Answer: With recent announcements of government workforce and contract cuts, led by the Department of Government Efficiency (DOGE), Elon Musk, and the Trump administration, many are wondering how these changes impact the local D.C.-area real estate market. While uncertainty looms, making forecasting difficult, here’s what I’m seeing on the ground and what it could mean for buyers and sellers in 2025 and beyond.
I’m not going to rehash what’s happening in the federal workforce and contractor space because it’s 90% of the news cycle and you can find more detailed and current information across many news outlets, but personally, I’ve followed the excellent coverage of Arlington-based Axios.
Market Remains Strong…
I’ll cut to the chase — so far, in most sub-markets, my team and I have not seen many signals of demand dropping enough to have a measurably negative effect on real estate values. We have been involved in (on the buy and list side), and been privy to, numerous sales with competing offers, escalating prices, and stripped down/out contingencies that have all become the norm during the Q1/Q2 market. These examples have shown up across the Greater D.C. Area, in different property types (single-family detached, townhouse, and condo), and at various price levels (more on this later).

**DATA ROWS**
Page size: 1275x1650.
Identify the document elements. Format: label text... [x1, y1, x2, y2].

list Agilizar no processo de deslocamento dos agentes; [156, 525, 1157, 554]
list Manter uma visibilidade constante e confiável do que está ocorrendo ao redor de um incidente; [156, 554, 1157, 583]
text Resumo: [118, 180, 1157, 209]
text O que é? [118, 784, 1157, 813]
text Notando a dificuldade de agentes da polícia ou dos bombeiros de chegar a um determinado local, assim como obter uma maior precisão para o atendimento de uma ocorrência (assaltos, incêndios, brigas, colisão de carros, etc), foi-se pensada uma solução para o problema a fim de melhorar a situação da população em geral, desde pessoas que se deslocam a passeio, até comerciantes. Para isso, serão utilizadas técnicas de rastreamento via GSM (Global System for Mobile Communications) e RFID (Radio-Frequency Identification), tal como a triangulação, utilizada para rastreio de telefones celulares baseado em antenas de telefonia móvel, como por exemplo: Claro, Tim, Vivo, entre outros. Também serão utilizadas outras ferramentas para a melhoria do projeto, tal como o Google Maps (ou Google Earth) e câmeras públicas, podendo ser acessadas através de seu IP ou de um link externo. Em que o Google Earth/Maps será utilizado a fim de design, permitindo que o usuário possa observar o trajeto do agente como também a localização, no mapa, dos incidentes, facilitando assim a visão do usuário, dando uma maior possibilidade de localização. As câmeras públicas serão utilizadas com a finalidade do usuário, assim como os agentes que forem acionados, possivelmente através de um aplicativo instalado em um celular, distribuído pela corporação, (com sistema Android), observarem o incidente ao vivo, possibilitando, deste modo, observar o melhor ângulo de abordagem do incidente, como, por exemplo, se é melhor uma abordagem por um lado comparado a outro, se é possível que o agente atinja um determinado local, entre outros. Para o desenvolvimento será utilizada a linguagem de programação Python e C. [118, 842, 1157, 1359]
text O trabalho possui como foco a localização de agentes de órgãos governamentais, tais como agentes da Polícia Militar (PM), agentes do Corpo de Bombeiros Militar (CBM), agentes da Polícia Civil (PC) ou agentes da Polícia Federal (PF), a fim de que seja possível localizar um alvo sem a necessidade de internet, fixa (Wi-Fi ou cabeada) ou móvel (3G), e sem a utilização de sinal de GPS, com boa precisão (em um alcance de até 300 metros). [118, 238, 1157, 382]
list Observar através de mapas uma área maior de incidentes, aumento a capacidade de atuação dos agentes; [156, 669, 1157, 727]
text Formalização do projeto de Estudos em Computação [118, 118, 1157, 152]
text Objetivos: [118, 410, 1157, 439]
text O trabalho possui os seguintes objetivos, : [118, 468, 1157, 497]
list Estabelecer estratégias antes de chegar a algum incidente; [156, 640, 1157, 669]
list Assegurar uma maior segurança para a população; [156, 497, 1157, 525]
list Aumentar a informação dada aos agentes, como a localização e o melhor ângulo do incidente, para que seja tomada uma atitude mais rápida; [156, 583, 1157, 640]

**WHAT IS ASKED**
1. From the records, copy out the part that opens with the line containing "list Agilizar no" and closes with the line containing "text O que é? [118, 784, 1157, 813]", both included, reproducing every line unchanged.
2. Carry on the text about federal workforce cuts and the D.C.-area real estate market from the point where it stops.

**TASK RESPONSES**
1.
list Agilizar no processo de deslocamento dos agentes; [156, 525, 1157, 554]
list Manter uma visibilidade constante e confiável do que está ocorrendo ao redor de um incidente; [156, 554, 1157, 583]
text Resumo: [118, 180, 1157, 209]
text O que é? [118, 784, 1157, 813]

2.
…Despite Less Market Demand & Intensity
During Q1 of each year, I look closely at the intensity of competition, not just the existence of competition. I define intensity by the percentage of properly marketed and priced homes that are getting multiple offers, the number of offers coming in (this is critical, especially for forecasting the Q2/Q3 market), and how much contract prices are escalating over prior year pricing. The structure of the real estate industry makes this difficult to measure accurately early in the year because it’s more anecdotal than scientific, but I get a feel for it by late-January/early-February and this year market intensity is down from this time last year (and the last five years). It’s hard to say how much of this can be attributed to persistently high interest rates vs the federal workforce cuts.